- **YOUR TASK**
Look through the entries below for the string "jobs", and copy each line where it is found.

##### DATA EXCERPTS

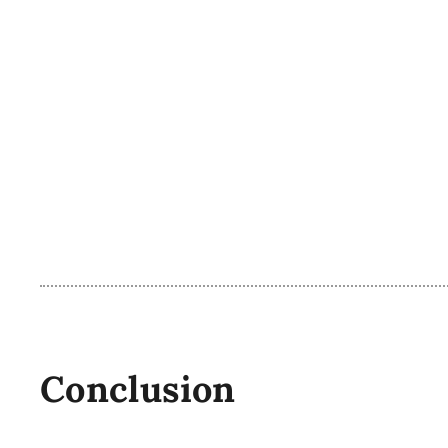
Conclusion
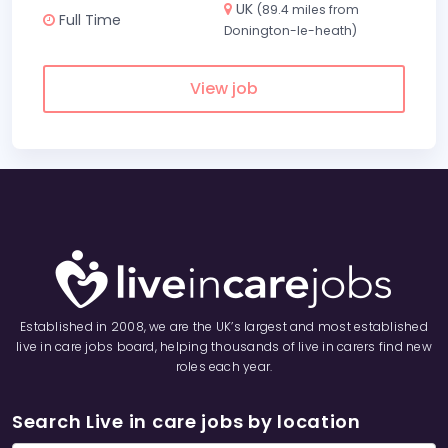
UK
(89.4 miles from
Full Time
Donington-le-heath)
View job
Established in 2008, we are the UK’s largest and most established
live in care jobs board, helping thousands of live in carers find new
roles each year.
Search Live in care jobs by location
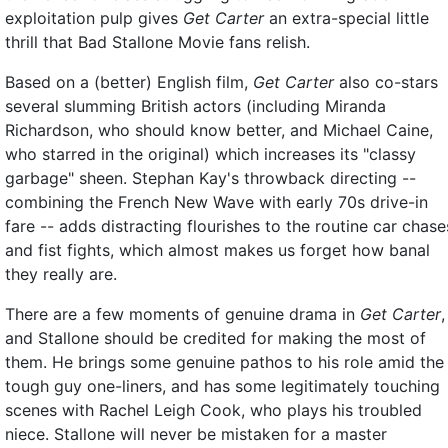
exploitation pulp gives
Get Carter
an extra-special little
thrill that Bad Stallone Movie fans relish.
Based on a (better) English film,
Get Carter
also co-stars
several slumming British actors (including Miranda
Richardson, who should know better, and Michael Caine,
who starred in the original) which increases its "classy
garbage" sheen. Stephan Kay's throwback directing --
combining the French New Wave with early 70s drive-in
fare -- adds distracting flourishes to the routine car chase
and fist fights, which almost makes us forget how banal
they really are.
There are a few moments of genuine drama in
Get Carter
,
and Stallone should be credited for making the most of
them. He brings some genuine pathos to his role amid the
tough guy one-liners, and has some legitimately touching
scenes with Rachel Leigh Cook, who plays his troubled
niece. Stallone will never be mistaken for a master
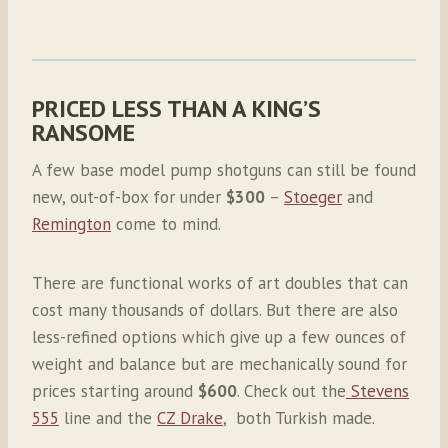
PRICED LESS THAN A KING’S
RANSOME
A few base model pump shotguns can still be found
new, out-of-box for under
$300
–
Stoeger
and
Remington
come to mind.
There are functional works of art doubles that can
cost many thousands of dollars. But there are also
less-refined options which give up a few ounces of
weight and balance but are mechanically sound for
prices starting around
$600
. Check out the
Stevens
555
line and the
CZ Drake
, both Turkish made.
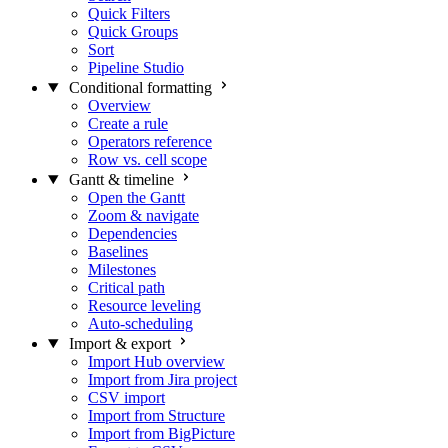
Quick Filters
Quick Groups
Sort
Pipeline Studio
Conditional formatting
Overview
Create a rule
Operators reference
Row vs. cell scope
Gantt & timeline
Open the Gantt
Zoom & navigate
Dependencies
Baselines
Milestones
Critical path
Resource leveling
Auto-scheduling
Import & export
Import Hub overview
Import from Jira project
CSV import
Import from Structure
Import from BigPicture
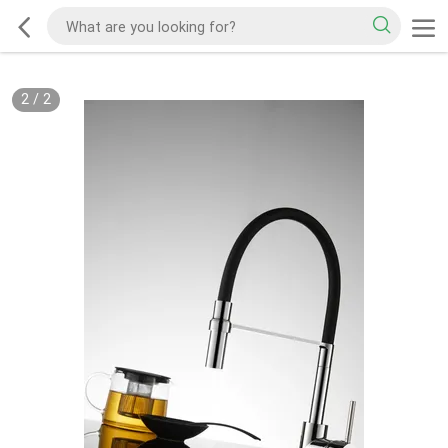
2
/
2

##########
##### DATA EXCERPTS

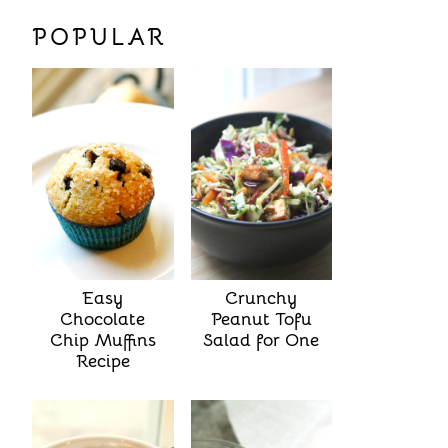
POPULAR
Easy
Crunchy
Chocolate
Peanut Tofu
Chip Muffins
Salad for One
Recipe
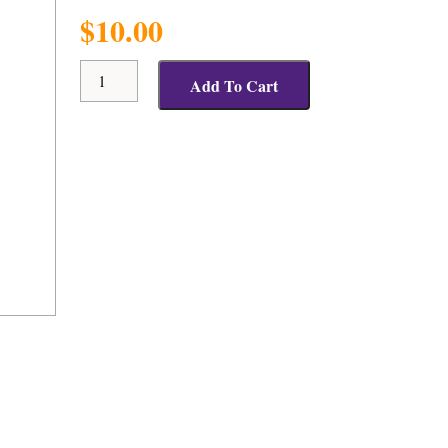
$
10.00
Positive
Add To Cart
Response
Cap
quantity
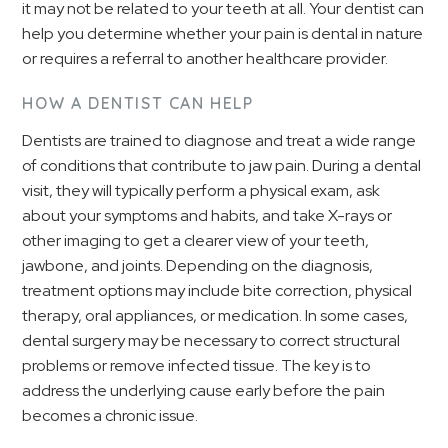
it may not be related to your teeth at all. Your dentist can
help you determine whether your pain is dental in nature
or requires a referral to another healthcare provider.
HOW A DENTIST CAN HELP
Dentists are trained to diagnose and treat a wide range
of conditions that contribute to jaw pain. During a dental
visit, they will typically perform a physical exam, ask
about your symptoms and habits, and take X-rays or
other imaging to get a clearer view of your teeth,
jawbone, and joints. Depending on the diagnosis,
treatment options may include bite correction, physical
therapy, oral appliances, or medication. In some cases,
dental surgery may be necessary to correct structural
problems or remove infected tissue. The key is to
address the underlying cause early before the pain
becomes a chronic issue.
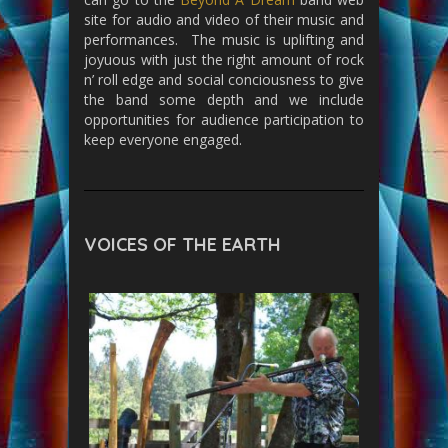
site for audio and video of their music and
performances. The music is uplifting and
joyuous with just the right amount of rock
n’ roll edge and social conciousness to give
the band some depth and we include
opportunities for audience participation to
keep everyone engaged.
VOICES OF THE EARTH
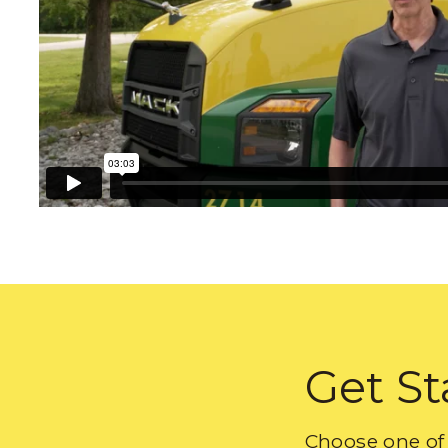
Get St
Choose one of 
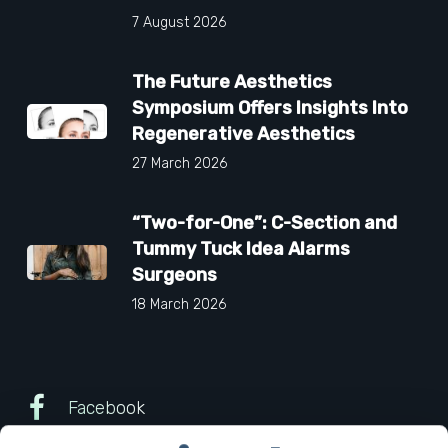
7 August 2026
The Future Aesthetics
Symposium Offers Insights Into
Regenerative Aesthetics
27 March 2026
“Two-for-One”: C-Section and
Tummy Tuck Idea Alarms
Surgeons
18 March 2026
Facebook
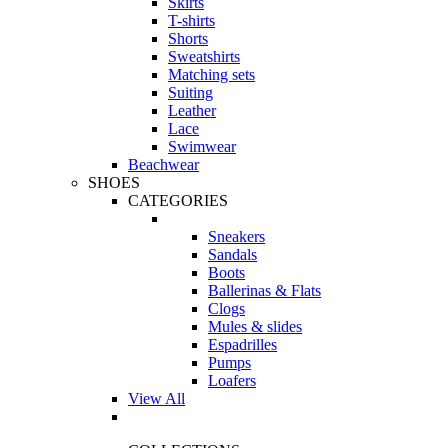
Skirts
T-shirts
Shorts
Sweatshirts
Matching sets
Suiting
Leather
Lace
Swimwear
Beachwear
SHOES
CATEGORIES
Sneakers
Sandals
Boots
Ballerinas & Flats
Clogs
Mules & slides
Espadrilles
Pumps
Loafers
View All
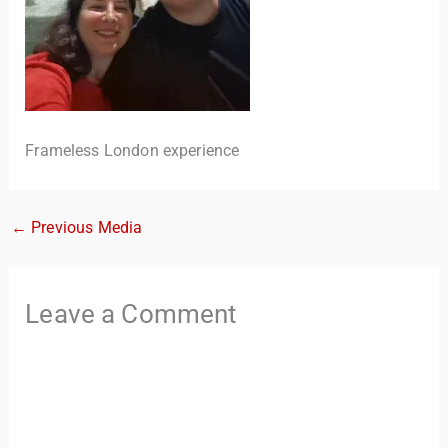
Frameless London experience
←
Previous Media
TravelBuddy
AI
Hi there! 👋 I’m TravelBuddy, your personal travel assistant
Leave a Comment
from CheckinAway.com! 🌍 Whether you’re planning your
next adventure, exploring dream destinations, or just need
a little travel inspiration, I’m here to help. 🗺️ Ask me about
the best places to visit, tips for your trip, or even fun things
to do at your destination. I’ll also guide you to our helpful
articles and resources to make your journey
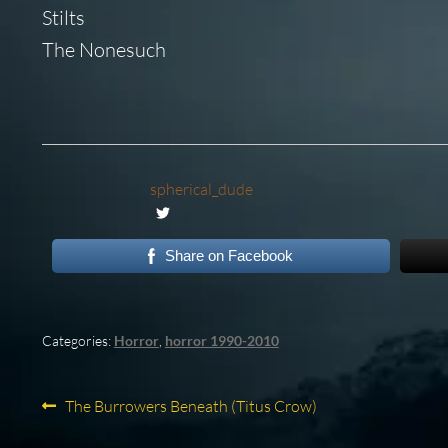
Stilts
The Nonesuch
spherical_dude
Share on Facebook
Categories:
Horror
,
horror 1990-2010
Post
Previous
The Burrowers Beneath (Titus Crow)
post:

##########

- **ANSWER TO THE PROBLEM**
live in care jobs board, helping thousands of live in carers find new
Search Live in care jobs by location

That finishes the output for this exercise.